Nah, yang krusial di sini: kalau manusia itu saja sudah mempunyai kesadaran, maka –menurut Teori Sistem– sistem-sistem yang lebih besar dari manusia –dan yang mencakup manusia– tentu harus mempunyai kesadaran juga; kesadaran ini secara kualitatif harus berbeda, tetapi mencakup dan mengintegrasikan kesadaran-kesadaran individual manusia yang ada di dalamnya. Sampai di sini pencerahan yang dialami oleh para ilmuwan teoretik ini tampaknya “menghidupkan” kembali panteisme kuno yang dianggap orang sebagai kepercayaan primitif pra-monoteisme.

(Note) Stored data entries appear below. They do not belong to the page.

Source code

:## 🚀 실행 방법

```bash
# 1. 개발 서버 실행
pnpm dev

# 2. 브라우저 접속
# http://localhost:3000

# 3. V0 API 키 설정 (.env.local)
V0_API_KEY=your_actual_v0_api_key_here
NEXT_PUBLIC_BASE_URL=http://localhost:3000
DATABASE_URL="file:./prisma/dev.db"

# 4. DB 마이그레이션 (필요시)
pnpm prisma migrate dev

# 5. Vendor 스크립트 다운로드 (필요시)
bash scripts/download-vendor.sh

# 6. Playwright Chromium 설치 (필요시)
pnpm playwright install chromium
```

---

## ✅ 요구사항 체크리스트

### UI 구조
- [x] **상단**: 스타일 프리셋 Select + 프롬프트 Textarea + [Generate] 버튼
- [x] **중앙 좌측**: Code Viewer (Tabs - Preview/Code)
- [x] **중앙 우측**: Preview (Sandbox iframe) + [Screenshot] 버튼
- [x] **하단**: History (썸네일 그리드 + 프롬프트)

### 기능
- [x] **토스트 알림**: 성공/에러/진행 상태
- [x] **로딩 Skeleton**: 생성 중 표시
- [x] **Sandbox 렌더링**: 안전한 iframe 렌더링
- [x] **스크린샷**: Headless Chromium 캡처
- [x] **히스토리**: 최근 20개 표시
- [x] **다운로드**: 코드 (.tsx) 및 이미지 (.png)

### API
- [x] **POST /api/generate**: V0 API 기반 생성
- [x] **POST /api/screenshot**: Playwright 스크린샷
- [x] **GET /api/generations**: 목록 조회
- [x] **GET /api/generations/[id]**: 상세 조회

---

Dari sinilah saya mendekati makna dari “Tuhan” yang secara monoteistik tradisional dipahami sebagai “pencipta” alam semesta beserta segala isinya, yang terpisah dari ciptaannya. Menurut pendekatan ini, Tuhan dan alam semesta tidak terpisah. Beranalogi dengan sistem yang dinamakan manusia –yang mempunyai badan dan jiwa– begitu pula ‘maha-sistem’ ini mempunyai badan (alam semesta) dan jiwa (Tuhan). Di sini Tuhan tidak dipandang sebagai “pencipta”, melainkan sebagai “roh”, dari alam semesta.
Dan dari pendekatan ini pula saya memahami makna “doa”. Beranalogi dengan sel-sel dan jaringan-jaringan tubuh kita yang dapat berkomunikasi secara timbal-balik (melalui proses-proses enzymatik) dengan diri kita sebagai manusia yang mencakup jaringan-jaringan itu, begitu pula kita sebagai sistem individual yang menjadi bagian dari ‘maha-sistem’ dapat berkomunikasi dengan ‘maha-sistem’ itu melalui proses kesadaran.

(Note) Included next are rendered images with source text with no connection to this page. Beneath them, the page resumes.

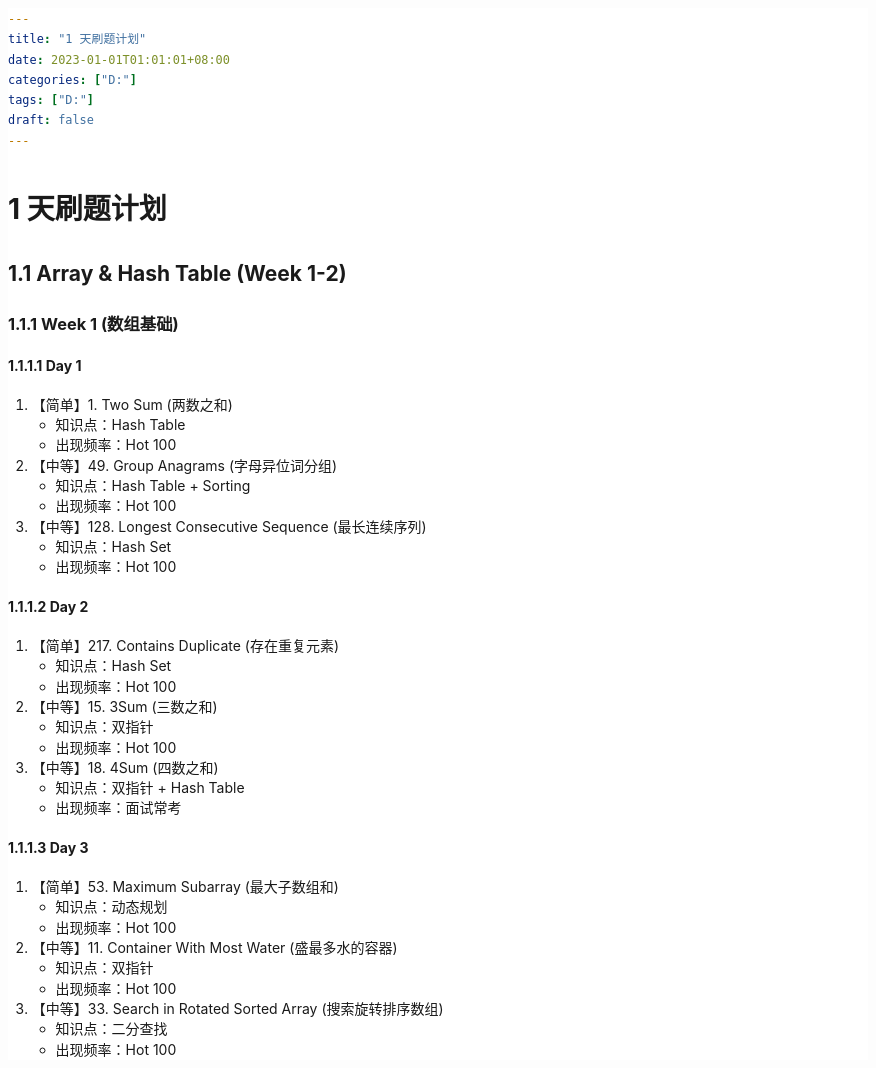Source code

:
 ```yaml
---
title: "1 天刷题计划"
date: 2023-01-01T01:01:01+08:00
categories: ["D:"]
tags: ["D:"]
draft: false
---
```

# 1 天刷题计划

## 1.1 Array & Hash Table (Week 1-2)

### 1.1.1 Week 1 (数组基础)

#### 1.1.1.1 Day 1

1. 【简单】1. Two Sum (两数之和)
   - 知识点：Hash Table
   - 出现频率：Hot 100
2. 【中等】49. Group Anagrams (字母异位词分组)
   - 知识点：Hash Table + Sorting
   - 出现频率：Hot 100
3. 【中等】128. Longest Consecutive Sequence (最长连续序列)
   - 知识点：Hash Set
   - 出现频率：Hot 100

#### 1.1.1.2 Day 2

1. 【简单】217. Contains Duplicate (存在重复元素)
   - 知识点：Hash Set
   - 出现频率：Hot 100
2. 【中等】15. 3Sum (三数之和)
   - 知识点：双指针
   - 出现频率：Hot 100
3. 【中等】18. 4Sum (四数之和)
   - 知识点：双指针 + Hash Table
   - 出现频率：面试常考

#### 1.1.1.3 Day 3

1. 【简单】53. Maximum Subarray (最大子数组和)
   - 知识点：动态规划
   - 出现频率：Hot 100
2. 【中等】11. Container With Most Water (盛最多水的容器)
   - 知识点：双指针
   - 出现频率：Hot 100
3. 【中等】33. Search in Rotated Sorted Array (搜索旋转排序数组)
   - 知识点：二分查找
   - 出现频率：Hot 100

Yang unik di sini adalah: oleh karena ‘doa’ itu adalah kegiatan kesadaran, maka efektivitas doa itu sangat erat berhubungan dengan pola pemahaman atau kepercayaan dari kesadaran masing-masing. Doa itu akan efektif bila orang menyadari dan menerima ada sesuatu yang lebih besar daripada dirinya sendiri, terlepas dari apakah itu dilihat sebagai “pencipta” dirinya, atau dilihat sebagai “maha-sistem” yang mencakup sistem dirinya. Isi kepercayaan itu sendiri tidak penting; selama orang menyadari ada sesuatu yang lebih tinggi dan yang mencakup dirinya, maka doanya akan efektif. (Ini tidak berarti bahwa doa adalah satu-satunya cara berkomunikasi atau berkomuni dengan “maha-sistem” itu; seorang individu bisa pula berkomunikasi melalui proses-proses lain seperti: proses mistikal dll.)

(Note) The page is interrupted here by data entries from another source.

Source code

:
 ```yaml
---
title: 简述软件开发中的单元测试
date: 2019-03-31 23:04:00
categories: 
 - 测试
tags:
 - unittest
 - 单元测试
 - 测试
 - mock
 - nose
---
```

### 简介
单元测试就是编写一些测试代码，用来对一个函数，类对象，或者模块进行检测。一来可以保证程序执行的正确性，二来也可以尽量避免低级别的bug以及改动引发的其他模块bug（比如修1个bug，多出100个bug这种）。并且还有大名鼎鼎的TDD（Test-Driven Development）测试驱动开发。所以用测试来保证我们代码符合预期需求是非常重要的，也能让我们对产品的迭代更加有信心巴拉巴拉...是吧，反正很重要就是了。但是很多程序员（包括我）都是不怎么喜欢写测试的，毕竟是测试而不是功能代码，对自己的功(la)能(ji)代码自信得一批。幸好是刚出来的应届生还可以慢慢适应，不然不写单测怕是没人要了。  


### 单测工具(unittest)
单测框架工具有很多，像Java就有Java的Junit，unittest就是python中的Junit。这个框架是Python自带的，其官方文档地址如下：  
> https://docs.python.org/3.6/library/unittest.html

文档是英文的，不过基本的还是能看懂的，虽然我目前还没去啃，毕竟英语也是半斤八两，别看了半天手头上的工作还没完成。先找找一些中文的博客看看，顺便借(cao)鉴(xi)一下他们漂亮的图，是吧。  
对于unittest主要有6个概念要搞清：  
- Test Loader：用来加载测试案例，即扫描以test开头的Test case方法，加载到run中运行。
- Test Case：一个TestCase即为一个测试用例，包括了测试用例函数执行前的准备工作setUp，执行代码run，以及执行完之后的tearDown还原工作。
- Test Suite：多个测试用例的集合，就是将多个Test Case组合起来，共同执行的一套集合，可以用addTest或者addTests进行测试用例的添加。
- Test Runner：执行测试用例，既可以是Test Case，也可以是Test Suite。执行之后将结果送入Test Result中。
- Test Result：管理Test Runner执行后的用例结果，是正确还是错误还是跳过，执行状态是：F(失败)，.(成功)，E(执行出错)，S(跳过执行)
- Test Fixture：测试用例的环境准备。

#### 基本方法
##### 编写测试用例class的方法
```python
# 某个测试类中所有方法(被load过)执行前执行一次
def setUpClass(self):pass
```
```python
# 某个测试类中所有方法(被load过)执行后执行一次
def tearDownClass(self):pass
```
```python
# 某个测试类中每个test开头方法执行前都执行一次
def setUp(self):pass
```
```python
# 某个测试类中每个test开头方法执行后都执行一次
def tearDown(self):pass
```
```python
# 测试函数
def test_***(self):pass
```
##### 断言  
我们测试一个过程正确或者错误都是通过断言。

Sebaliknya, doa sama sekali tidak efektif bila orang tidak menyadari atau tidak percaya bahwa ada sesuatu yang lebih tinggi, yang mencakup dirinya. Bagi orang seperti itu doa hanyalah sekadar nonsens yang menjadi bahan tertawaan atau pelecehan seperti kata-kata Bung di atas. Bung tidak percaya pada keberadaan Tuhan yang Maha Tinggi dan sebaliknya percaya pada Akal yang sebetulnya tidak lain semacam “tuhan” juga bagi Bung
Selanjutnya, sama seperti sel-sel tubuh yang berfungsi sendiri-sendiri lepas dari kendali dan integrasi dalam sistem organik yang membawahinya bisa menjadi kanker yang akan menggerogoti sistem organik itu, begitu pula manusia-manusia yang merasa otonom sepenuhnya dan berfungsi sesuka hatinya sendiri lepas dari kendali dan integrasi dengan ekologi tempatnya hidup –baik itu disadari sebagai “Tuhan” atau pun sebagai “Ibu Pertiwi” atau “Gaia”– bisa menjadi “kanker” yang akan menggerogoti ekologinya.
Tetapi sekali lagi ya … ini tidak lebih permisalan. Anda tidak akan pernah memahami Tuhan yang Maha Tinggi sampai anda mengalaminya sendiri.